Strange patterns show up regularly in science, but perhaps one of the most curious is the one which Steven Johnson's intriguing Where Good Ideas Come From: The Natural History of Innovation identifies as "'the multiple': A brilliant idea occurs to a scientist or inventor somewhere in the world, and he goes public with his remarkable finding, only to discover that three other minds have independently come up with the same idea in the past year." Here are various cases of this remarkable phenomenon. Let us know if you think of more!
1. Supersymmetry
Supersymmetry is a key concept in string theory, but has applications in other realms of theoretical physics as well. Between 1970 and 1973, supersymmetry was actually discovered four different times (although accounts vary a bit, depending upon what counts as a "discovery"). Since this was during a time when Western and Russian scientists did not communicate often, some of the physicists took a while to figure out that they weren't the first ones to come up with the theory.
2. Sunspots
In 1610 and 1611, sunspots were discovered by different scientists living in three different countries: Thomas Harriot in England, Johannes and David Fabricius in Germany/Netherlands, Galileo Galilei in Italy, and Christoph Scheiner in Bavaria/Germany.
3. Electrical Battery
Developed separately by Dean Von Kleist in 1745 and Cuneus of Leyden in 1746.
4. Oxygen
Oxygen was independently isolated by Joseph Priestley and Carl Wilhelm Scheele between 1772 and 1774.
5. Conservation of Energy
The law of conservation of energy was independently developed no fewer than four separate times during the latter part of the 1840s.

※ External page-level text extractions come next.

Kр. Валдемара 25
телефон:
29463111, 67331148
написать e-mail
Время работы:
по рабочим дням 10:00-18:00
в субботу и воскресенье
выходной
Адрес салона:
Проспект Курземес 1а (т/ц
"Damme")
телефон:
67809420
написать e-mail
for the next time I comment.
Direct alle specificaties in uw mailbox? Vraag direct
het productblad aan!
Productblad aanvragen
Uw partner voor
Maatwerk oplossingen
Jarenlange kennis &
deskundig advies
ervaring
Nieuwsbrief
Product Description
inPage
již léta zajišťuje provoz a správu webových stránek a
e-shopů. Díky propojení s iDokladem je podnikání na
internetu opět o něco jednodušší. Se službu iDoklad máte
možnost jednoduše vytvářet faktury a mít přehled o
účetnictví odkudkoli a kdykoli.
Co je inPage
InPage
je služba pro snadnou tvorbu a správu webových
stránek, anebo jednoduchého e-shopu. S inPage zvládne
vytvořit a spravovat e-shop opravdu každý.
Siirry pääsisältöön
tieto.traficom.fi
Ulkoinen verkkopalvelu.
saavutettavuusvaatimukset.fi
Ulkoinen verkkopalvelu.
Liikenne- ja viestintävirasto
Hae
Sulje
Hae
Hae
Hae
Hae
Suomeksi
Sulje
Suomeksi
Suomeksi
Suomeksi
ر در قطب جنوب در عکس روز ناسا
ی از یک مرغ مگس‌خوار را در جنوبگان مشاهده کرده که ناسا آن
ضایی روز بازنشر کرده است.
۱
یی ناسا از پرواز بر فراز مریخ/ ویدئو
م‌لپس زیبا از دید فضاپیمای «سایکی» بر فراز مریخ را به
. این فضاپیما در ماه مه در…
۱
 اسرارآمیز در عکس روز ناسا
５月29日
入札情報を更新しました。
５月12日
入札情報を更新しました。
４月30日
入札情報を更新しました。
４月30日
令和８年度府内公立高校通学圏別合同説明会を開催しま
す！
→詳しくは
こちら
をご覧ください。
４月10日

6. Genetic Mutation's Importance to Evolution
In 1899, S. Korschinsky in 1899 proposed the importance of genetic mutations to evolution, but the idea was independently offered by Hugo de Vries in 1901. In 1927, two separate researchers discovered the role played by X-rays in causing genetic mutations.
7. Calculus
In perhaps one of the most famous cases of independent discovery, Sir Isaac Newton and Gottfried Leibnitz both developed the principles of differential and integral calculus. Newton claimed to begin work on calculus in 1666, though he didn't publish it for decades. Leibnitz began his work on the subject in 1674 and published a paper using it in 1684. This sparked a spirited quarrel that lasted for several years and still remains controversial to this day, in some circles.